* **WRITTEN EXERCISE 1**
Duplicate the passage on the British Library Sound Archive's storage, starting with "The British Library Sound Archive's product" and going on through "restricted.".
* **WRITTEN EXERCISE 2**
Answer these questions from the passage on the British Library Sound Archive's storage:
(a) Who is the British Library Sound Archive's Storage Manager?
(b) What is the only ground-floor shelving at Micawber Street used for?
(c) In what month and year is occupancy of the British Library's new Centre for Conservation planned?
* **WRITTEN EXERCISE 3**
Continue the passage on the British Library Sound Archive's storage from where it stops.

* **PAGE EXCERPT**

This reply incorporates a distillation from my colleague Ian Macaskill,
who is the British Library Sound Archive's Storage Manager.
The British Library Sound Archive's product storage is split between two
sites in London - the main British Library building at St. Pancras and a
British Library warehouse building at Micawber Street. Second copies are
stored at a third site in the British Library's facility in Yorkshire).
At all three sites access to Sound Archive storage is heavily
restricted.
In the St. Pancras building everything is stored under good archival
conditions in a secure underground store with state-of-the-art
temperature and humidity control and fire precautions.
In Micawber Street the environmental control is not ideal, but our
occupation of that building is for a limited time with planning in place
for occupancy of the British Library's new Centre for Conservation in St
Pancras in January 2007. Most material in Micawber Street is shelved on
the top floor on shelves mounted on 110mm plinths to avoid potential
water damage. The only ground-floor shelving allocated to us at Micawber
Street is used for LPs, and this shelving is mounted on 180mm plinths.

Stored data
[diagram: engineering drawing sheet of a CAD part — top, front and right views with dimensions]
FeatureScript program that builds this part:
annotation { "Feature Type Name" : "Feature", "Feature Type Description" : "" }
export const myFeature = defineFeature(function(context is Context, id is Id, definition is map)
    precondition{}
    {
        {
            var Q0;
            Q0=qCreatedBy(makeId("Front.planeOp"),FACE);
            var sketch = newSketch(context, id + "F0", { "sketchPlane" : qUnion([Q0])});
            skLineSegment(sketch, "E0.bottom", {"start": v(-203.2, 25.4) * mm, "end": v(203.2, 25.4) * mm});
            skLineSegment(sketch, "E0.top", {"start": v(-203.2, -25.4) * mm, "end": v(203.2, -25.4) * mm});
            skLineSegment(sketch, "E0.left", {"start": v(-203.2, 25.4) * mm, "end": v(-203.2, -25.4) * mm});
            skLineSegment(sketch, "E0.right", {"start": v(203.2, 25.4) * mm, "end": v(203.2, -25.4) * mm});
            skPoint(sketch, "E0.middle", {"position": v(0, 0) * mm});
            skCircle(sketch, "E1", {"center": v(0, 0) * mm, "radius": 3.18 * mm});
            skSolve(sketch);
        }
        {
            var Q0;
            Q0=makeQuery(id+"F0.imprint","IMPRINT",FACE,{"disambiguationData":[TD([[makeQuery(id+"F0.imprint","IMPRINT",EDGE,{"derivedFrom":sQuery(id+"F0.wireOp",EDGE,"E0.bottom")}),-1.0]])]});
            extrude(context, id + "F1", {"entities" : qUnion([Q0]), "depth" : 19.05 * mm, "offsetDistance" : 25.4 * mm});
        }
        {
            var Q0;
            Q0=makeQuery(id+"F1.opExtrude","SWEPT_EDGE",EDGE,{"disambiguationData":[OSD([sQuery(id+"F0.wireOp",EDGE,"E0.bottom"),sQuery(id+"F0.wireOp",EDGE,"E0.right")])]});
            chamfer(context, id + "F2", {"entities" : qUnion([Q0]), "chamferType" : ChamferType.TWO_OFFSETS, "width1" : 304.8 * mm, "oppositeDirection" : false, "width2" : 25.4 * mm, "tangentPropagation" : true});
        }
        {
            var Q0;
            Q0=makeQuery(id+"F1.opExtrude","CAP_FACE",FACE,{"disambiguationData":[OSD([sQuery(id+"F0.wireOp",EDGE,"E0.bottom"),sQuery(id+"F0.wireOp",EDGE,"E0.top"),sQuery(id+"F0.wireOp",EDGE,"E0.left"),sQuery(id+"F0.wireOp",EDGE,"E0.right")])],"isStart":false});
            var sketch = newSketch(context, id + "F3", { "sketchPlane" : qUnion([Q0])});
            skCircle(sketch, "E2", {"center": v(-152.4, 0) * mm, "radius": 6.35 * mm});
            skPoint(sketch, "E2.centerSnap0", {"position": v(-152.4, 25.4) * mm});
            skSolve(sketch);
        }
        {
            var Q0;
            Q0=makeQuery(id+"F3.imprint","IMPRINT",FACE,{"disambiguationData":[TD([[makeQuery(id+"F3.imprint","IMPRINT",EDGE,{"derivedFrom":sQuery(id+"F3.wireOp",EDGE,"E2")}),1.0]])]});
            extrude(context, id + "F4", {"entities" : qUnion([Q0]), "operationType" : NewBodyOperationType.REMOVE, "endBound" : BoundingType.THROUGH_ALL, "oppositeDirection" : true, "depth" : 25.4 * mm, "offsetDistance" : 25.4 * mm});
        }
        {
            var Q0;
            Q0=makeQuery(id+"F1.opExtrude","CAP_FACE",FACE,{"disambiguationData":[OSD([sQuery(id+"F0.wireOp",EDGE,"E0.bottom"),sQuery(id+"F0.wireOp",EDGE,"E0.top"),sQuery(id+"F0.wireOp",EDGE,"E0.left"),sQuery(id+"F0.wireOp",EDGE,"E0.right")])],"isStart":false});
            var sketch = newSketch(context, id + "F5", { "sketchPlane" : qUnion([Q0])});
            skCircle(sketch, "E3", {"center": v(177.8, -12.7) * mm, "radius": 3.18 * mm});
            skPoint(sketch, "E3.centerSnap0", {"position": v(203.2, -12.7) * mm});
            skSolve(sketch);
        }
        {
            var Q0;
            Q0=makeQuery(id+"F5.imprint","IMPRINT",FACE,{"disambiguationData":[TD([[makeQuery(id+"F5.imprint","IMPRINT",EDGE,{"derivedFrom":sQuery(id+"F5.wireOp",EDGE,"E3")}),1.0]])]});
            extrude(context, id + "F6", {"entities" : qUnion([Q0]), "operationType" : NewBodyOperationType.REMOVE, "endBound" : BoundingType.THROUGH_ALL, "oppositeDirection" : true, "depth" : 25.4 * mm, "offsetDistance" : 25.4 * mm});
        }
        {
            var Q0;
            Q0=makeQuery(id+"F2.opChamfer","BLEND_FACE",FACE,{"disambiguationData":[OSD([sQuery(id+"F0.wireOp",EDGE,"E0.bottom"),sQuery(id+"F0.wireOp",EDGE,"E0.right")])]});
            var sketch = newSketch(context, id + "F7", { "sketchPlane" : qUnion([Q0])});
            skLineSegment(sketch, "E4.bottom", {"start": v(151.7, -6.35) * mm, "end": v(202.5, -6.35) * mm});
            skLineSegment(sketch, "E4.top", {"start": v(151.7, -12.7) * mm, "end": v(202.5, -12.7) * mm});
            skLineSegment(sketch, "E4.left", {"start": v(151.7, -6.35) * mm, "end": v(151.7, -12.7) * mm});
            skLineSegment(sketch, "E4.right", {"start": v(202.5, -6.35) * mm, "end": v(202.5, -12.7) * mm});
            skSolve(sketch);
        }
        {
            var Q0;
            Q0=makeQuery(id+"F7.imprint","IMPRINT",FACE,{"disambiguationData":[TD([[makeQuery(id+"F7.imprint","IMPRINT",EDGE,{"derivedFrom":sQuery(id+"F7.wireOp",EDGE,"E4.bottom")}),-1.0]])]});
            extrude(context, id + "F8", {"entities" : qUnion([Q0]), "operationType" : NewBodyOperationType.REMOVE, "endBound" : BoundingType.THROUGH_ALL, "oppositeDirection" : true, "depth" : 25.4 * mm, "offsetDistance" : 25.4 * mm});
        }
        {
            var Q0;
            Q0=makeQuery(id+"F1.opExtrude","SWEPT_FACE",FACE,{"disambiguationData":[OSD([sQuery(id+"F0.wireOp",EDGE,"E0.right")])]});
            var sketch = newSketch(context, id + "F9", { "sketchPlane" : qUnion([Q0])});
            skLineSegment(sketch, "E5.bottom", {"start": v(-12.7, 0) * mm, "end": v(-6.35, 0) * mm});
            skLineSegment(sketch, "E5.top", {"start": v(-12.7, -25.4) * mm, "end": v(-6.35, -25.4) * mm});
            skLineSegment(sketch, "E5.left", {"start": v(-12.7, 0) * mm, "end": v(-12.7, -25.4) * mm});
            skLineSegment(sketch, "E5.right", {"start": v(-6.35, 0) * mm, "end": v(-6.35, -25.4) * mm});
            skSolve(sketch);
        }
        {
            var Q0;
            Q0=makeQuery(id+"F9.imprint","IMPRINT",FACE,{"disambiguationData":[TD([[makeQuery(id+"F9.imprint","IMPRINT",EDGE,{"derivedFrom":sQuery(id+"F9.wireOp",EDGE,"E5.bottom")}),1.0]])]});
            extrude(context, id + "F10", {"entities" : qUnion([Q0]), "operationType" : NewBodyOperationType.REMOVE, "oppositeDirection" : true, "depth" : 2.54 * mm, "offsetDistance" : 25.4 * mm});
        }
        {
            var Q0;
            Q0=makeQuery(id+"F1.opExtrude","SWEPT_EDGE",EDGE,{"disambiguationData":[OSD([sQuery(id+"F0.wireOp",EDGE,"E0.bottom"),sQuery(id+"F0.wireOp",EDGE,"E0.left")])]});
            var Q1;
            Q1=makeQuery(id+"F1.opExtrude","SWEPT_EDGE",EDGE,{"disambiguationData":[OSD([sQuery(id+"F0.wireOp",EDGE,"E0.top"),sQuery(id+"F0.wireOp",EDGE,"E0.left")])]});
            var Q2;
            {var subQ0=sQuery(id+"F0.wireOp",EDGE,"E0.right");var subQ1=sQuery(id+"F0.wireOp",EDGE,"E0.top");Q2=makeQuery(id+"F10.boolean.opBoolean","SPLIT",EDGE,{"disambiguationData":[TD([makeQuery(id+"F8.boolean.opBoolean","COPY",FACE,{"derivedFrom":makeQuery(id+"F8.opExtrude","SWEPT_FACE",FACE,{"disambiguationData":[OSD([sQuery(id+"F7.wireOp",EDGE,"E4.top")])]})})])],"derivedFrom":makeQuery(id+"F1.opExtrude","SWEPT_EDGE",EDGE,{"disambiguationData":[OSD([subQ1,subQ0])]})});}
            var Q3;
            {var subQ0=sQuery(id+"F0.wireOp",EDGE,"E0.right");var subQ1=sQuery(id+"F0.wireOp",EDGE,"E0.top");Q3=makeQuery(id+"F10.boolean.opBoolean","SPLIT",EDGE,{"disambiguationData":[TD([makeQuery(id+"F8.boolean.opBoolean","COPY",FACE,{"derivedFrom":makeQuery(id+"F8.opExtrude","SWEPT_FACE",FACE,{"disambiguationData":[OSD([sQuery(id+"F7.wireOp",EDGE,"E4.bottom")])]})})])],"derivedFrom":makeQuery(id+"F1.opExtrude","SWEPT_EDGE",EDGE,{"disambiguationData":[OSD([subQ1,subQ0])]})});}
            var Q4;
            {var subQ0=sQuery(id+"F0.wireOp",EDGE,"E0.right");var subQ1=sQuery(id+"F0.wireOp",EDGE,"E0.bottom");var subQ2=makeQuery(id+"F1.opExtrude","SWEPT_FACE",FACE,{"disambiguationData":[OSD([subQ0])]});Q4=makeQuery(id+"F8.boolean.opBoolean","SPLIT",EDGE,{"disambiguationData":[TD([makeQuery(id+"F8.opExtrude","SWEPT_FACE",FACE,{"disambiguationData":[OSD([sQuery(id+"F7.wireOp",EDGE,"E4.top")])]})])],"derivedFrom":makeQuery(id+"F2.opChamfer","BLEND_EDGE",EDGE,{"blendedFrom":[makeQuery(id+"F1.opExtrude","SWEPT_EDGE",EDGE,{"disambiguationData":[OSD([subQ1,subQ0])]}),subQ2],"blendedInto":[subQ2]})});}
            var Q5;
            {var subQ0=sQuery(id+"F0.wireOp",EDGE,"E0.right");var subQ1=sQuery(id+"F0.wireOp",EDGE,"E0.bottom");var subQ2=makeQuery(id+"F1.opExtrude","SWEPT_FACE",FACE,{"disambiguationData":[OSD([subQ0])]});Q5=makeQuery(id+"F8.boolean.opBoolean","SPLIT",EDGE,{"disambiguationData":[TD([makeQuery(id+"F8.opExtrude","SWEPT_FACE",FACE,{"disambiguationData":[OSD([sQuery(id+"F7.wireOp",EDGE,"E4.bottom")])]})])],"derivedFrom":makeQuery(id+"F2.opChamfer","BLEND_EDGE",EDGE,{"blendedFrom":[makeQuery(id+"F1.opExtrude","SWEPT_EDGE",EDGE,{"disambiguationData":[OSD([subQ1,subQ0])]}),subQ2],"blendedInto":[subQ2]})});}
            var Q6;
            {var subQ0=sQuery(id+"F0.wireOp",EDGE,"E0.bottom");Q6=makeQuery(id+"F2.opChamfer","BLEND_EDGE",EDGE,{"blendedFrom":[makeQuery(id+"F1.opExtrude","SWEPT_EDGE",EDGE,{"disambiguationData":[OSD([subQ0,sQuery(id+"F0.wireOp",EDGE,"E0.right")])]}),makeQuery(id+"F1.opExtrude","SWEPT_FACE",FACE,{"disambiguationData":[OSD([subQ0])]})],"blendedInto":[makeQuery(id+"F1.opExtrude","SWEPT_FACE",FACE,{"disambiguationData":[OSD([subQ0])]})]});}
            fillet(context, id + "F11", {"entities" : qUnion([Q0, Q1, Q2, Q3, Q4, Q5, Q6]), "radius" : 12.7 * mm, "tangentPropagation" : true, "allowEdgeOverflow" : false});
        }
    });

* **FINAL ANSWER 1**
The British Library Sound Archive's product storage is split between two
sites in London - the main British Library building at St. Pancras and a
British Library warehouse building at Micawber Street. Second copies are
stored at a third site in the British Library's facility in Yorkshire).
At all three sites access to Sound Archive storage is heavily
restricted.

* **FINAL ANSWER 2**
(a) Ian Macaskill
(b) LPs
(c) January 2007

* **FINAL ANSWER 3**
There is climate control in Micawber Street but the building is blessed
with a good deal of 'climate inertia' and the conditions are reasonably
constant.
All Sound Archive material is shelved in simple numerical sequences, and
like shelved with like. Barcodes are mainly used as an aid to
data-inputting, and not for storage. (At the moment, all shelving and
retrieval work is still undertaken by human beings). To retrieve an item
from the stores it is only necessary to quote the shelf number. (As an
example, 1CD0010000 is a first-copy compact disc; the first-copy CDs are
all shelved together and this disc would be number 10000 in the 1CD
sequence.)
We feel that our collections are looked after to the highest practicable
standards, and these standards will improve when our Centre for
Conservation is completed.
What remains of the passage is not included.